アンテナ本体200の設置角度が定められた後、ボルト17が挿通孔11Hに対して所定の締め付けトルクで螺合するように、ボルト17を用いて第2取付具20は第1取付具10に対して固定される。ボルト17の締結によって、延在部21が延在部11とリングワッシャー14との間で挟持されるとともに、延在部22が延在部12とリングワッシャー18との間で挟持される。アンテナ本体200に設けられた第2取付具20が壁面100に設けられた第1取付具10に取り付けられた状態は、ボルト17の締結によって保持されることとなる。
図34を参照して、第1取付具10のボルト17がスライド移動部28Q,28S(図6および図8等を参照)内に配置された後、作業者は、ボルト17がたとえば保持部27M,27N内に入り込むように、壁面100および第1取付具10に対してアンテナ本体200および第2取付具20を動かしてもよい。

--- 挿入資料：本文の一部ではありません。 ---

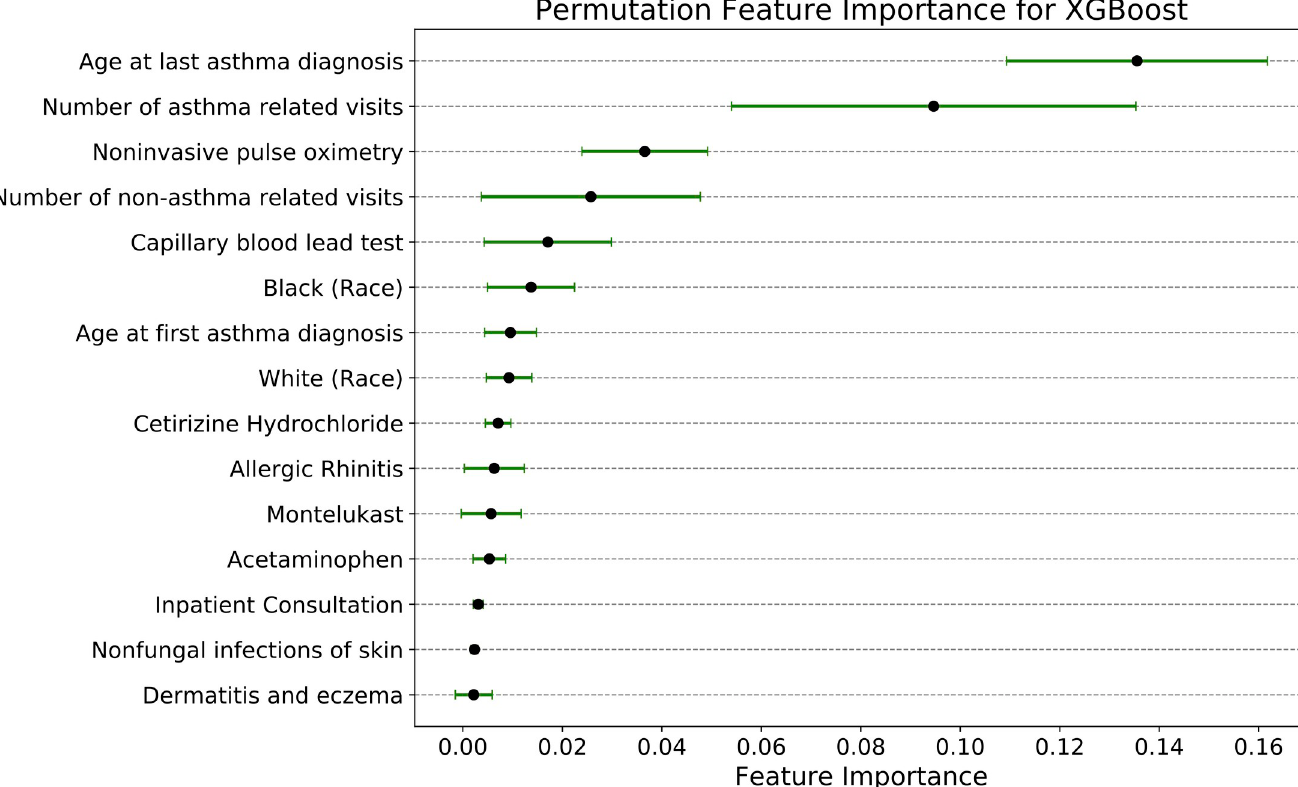
PLOS ONE | https://doi.org/10.1371/journal.pone.0247784 March 1,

この場合も、スライド移動部28R,28P(図6および図8等を参照)内でボルト17が移動するようにアンテナ本体200および第2取付具20を動かす際、リングワッシャー18(図29参照)に設けられたテーパー部18T(図29参照)は、延在部22の切欠部23Nに対して摺接し、延在部22の切欠部23N内で案内される。
テーパー部18Tが切欠部23N内で案内されることによって、第2取付具20の延在部21側の移動がある程度規制されるため、第1取付具10に対して第2取付具20をスライド移動させる際に、アンテナ本体200の揺動が抑制される。したがって、取付装置30によれば、アンテナ本体200を壁面100に取り付ける際の作業性を向上させることができる。
上述のとおり、スライド移動部28Pと保持部27Mとの間には、相互に対向する2つの突起部27Tが設けられる。ボルト17が保持部27M,27N内に入り込むようにアンテナ本体200および第2取付具20が動かされた際、2つの突起部27Tは、上記の突起部24T,25T,26Tの場合と同様に、リングワッシャー14のテーパー部14Tの表面を乗り越えるように摺接する。第1取付具10の延在部12は、板バネ状に一時的に弾性変形する。
アンテナ本体200を把持する作業者は、ボルト17が保持部27M,27N内に入り込むようにアンテナ本体200および第2取付具20を動かす際、この一時的な弾性変形の作用によって、いわゆるスナップ感(ボルト17が保持部27M,27N内に嵌め込まれたことを認識可能な感触)を得ることが可能となる。取付装置30によれば、アンテナ本体200を壁面100に取り付ける際の作業性を向上させることができる。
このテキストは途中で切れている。